### Required action 1
In the crypto tax excerpt, which two platforms are named as able to connect to exchange APIs and reconstruct transaction histories?
### Required action 2
Translate this sentence from the crypto tax excerpt into Spanish: "Not every client will have a complete paper trail."
### Required action 3
Reproduce the stretch of the crypto tax excerpt from "Crypto tax software" through "Next Notice Arrives?".

### Document excerpt
With those records, you calculate the real gain and send the completed Form 8949 along with the CP2000 response form. The IRS reviews it. If the documentation is clean, the proposed adjustment shrinks or disappears entirely.

When Records Are Hard to Find

Not every client will have a complete paper trail. Old exchanges shut down. Transaction emails get deleted. Some clients never kept records at all.

Crypto tax software can help. Platforms like TaxBit and Koinly connect directly to exchange APIs and can reconstruct transaction histories in many cases. If the software route doesn't work, a tax attorney can help document an estimate with a disclosed methodology. This matters most when the proposed adjustment is large.

What Should CPAs Do Before the Next Notice Arrives?

CPAs should filter their full client list and prepare Form 8949 reconciliation packages for any client who transferred crypto between exchanges in 2025.

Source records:
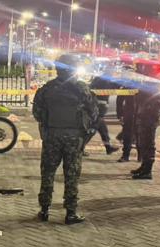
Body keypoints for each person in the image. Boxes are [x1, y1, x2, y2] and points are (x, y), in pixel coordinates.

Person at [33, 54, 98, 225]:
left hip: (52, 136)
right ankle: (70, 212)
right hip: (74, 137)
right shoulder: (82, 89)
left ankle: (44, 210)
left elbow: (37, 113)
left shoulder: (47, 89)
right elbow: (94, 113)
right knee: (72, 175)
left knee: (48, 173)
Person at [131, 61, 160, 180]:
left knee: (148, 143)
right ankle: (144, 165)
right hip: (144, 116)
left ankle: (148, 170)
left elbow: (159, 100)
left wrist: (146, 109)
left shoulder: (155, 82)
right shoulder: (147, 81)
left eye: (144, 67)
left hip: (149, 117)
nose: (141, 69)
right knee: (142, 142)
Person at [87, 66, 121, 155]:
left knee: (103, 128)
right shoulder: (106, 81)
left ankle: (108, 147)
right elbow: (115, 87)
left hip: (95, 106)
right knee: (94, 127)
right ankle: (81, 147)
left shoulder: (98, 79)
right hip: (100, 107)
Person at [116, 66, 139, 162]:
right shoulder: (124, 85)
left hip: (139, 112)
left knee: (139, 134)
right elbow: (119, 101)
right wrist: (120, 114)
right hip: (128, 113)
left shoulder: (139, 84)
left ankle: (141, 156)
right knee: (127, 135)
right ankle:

...

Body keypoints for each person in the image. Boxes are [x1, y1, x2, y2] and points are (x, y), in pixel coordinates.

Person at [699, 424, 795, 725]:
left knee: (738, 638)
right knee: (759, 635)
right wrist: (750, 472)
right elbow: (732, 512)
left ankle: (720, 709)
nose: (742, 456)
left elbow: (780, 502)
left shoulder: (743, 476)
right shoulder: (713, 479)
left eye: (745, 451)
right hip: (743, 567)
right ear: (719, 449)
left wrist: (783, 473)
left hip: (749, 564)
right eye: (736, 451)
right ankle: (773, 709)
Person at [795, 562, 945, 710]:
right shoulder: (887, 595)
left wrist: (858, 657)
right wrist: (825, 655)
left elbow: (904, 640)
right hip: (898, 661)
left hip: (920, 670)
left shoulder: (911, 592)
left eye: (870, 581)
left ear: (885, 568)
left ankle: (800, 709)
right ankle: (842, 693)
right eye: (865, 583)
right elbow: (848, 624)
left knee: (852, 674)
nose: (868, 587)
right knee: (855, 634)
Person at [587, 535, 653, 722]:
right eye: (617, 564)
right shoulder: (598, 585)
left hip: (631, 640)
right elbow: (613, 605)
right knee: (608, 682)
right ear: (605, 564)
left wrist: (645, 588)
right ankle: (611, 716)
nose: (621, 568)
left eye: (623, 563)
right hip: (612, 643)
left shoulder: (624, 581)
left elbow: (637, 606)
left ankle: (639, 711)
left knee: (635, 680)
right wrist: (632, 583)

### Final answer 1
TaxBit and Koinly.

### Final answer 2
No todos los clientes tendrán un registro documental completo.

### Final answer 3
Crypto tax software can help. Platforms like TaxBit and Koinly connect directly to exchange APIs and can reconstruct transaction histories in many cases. If the software route doesn't work, a tax attorney can help document an estimate with a disclosed methodology. This matters most when the proposed adjustment is large.

What Should CPAs Do Before the Next Notice Arrives?